§ To-do item
Copy the data from the line containing "At which category" through the end of the data, both ends included, switching "across" to "over" and changing nothing else. Return only those lines and omit the pictures.

§ The records
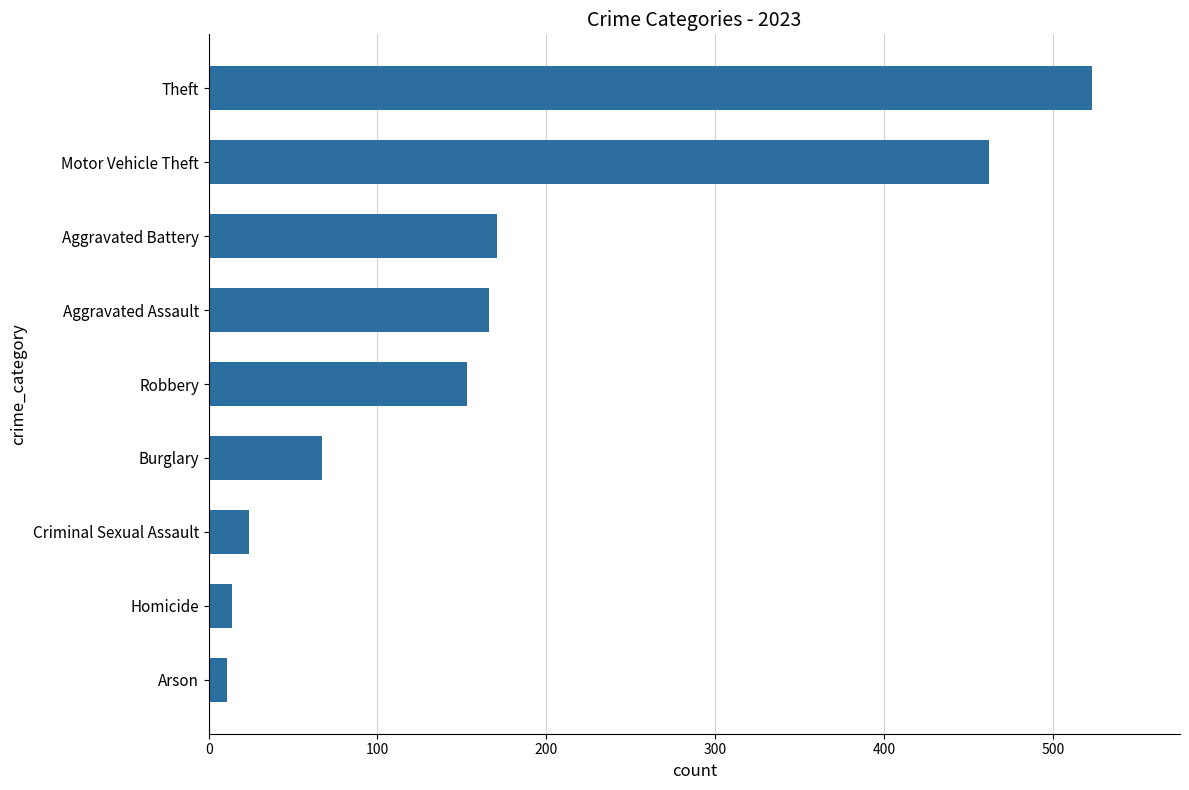

What is the difference between the maximum and minimum values?

512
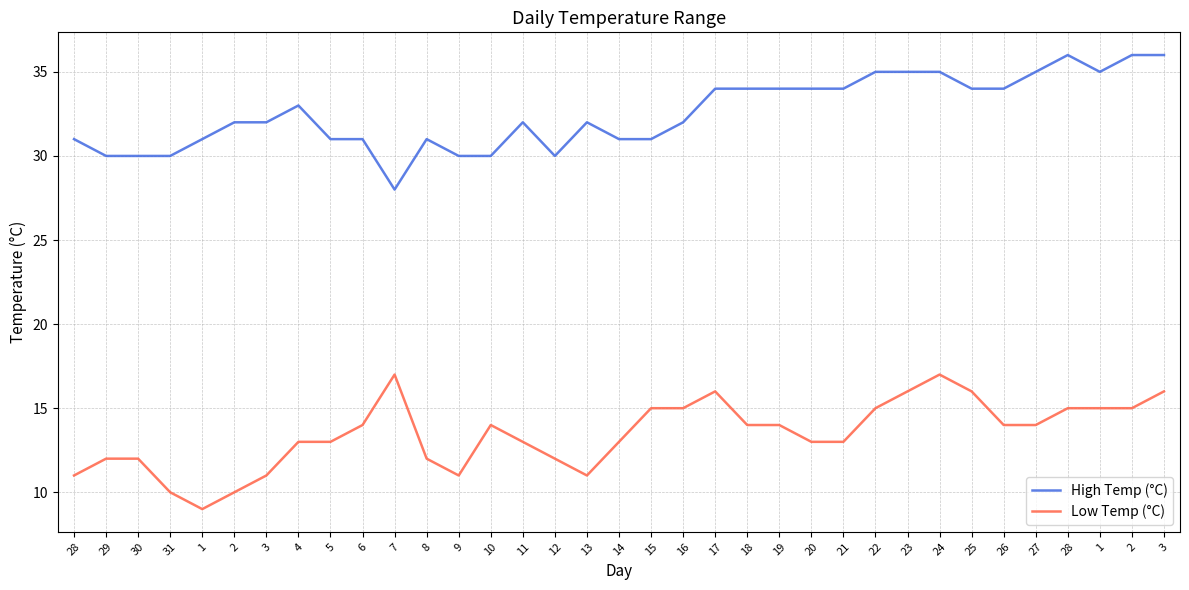

At which category is the sum across all series the highest?

24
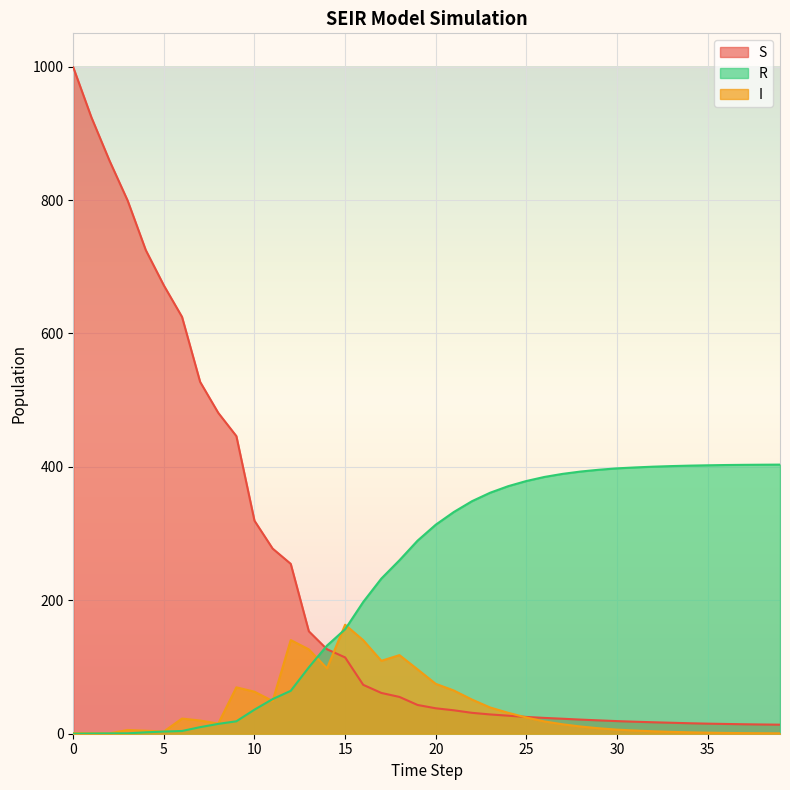

How many lines are shown in the chart?

3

§ Result for this exercise
At which category is the sum over all series the highest?

24

How many lines are shown in the chart?

3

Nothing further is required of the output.